The Labor Day rescue of cats from an Augusta home has cat lovers stepping to the fore in the absence of action by county authorities.
Shirley’s Angels Animal Rescue has taken 15 cats to get treatment and find new homes after a visit they made along with Animal Control on Sept. 3 to a house near Augusta that had about 80 cats in and around it.
But a couple of important reasons kept Animal Control on the sidelines.
First, the animal shelter that opened last year on Dolan Drive in Augusta is only for dogs. Cats that are taken there are immediately euthanized.
“We don’t like to do that,” Animal Control Director Col. David Gee said, “but we don’t have a place to keep them.”
Second, no county ordinance limits the number of cats (or dogs) an owner can have.
“If I want 3 dogs, I want 3 dogs,” County Commission President Bob Hott said.
Moreover, the county doesn’t have a spay or neuter rule in place either. Hott noted that no health violation has been cited at the residence.
“Cats are a dilemma in this county,” Col. Gee said last week. “People feed them in the winter because they feel sorry for them, then call and want us to pick them up.”
When the animal shelter was on Gee’s farm, he took in cats and they stayed in the barn.
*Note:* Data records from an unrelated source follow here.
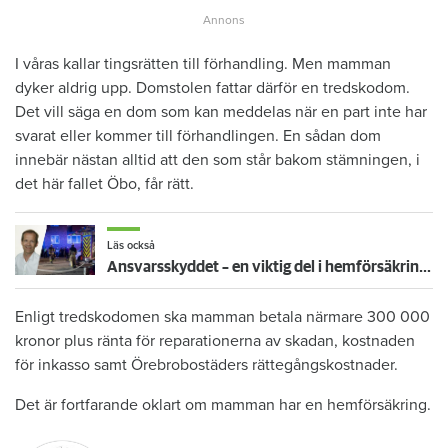
I våras kallar tingsrätten till förhandling. Men mamman
dyker aldrig upp. Domstolen fattar därför en tredskodom.
Det vill säga en dom som kan meddelas när en part inte har
svarat eller kommer till förhandlingen. En sådan dom
innebär nästan alltid att den som står bakom stämningen, i
det här fallet Öbo, får rätt.
Läs också
Ansvarsskyddet – en viktig del i hemförsäkringen
Enligt tredskodomen ska mamman betala närmare 300 000
kronor plus ränta för reparationerna av skadan, kostnaden
för inkasso samt Örebrobostäders rättegångskostnader.
Det är fortfarande oklart om mamman har en hemförsäkring.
However, he noted, that in the years between 2012 and 2018, the shelter took in between 750 and 800 cats, but was only able to adopt out 16.
When the new shelter was built, it was only designed for dogs. County Clerk Eric Strite noted that none of the counties around Hampshire take cats either.
That puts the burden on groups like Shirley’s Angels, Furry Friends Needing Homes, Dakota’s Dream or Dawn’s Cat Sanctuary in Fort Ashby.
Shirley’s Angels placed 5 of the rescued kittens with Furry Friends and said over the weekend the rest are at Lost River Animal Clinic in Baker, all of which will need fostering.
“Until we can find somewhere for the ones we have now we have to hold off removing more from the house,” said Michell Taylor of Shirley’s Angels.
Her group will have cats at Tractor Supply in Romney from 10 a.m. to 2 p.m. Saturday for adoption.
Shirley’s Angels is seeking donations of supplies like old towels, cat carriers, cat beds, litter boxes and litter, Clorox wipes, bleach and laundry detergent.
Donated items can be dropped off at Bank of Romney locations in Romney, Sunrise, Augusta and Capon Bridge, an effort organized by Chris Marshall of Capon Bridge.
“This effort will require considerable resources of both money and supplies and they need your help,” she said in flyers she’s distributing.
Funds can also be sent directly to Lost River Animal Clinic for the “Augusta colony.” Lost River is spaying and neutring the cats brought in.
Taylor said all the “friendly” cats have been taken from the Augusta property. Now trapping will begin to capture feral cats and take them for spaying and neutering.
Col. Gee was critical of cats that are allowed to roam uncontrolled. They should be euthanized, he said, “because all they’re doing is reproducing.”
Hott said he didn’t see the county changing its rules on cats, in part because state law doesn’t address the issue.
He said the key to pet ownership isn’t with rules.
“The answer is being responsible,” he said, “but how do you make them responsible?”
He said Col. Gee “does as well as he can with his feral cats.”
Taylor of Shirley’s Angels said Animal Control was great to work with.
“There aren’t a lot of options for cats here,” she said, “and they don’t want to have euthanize.”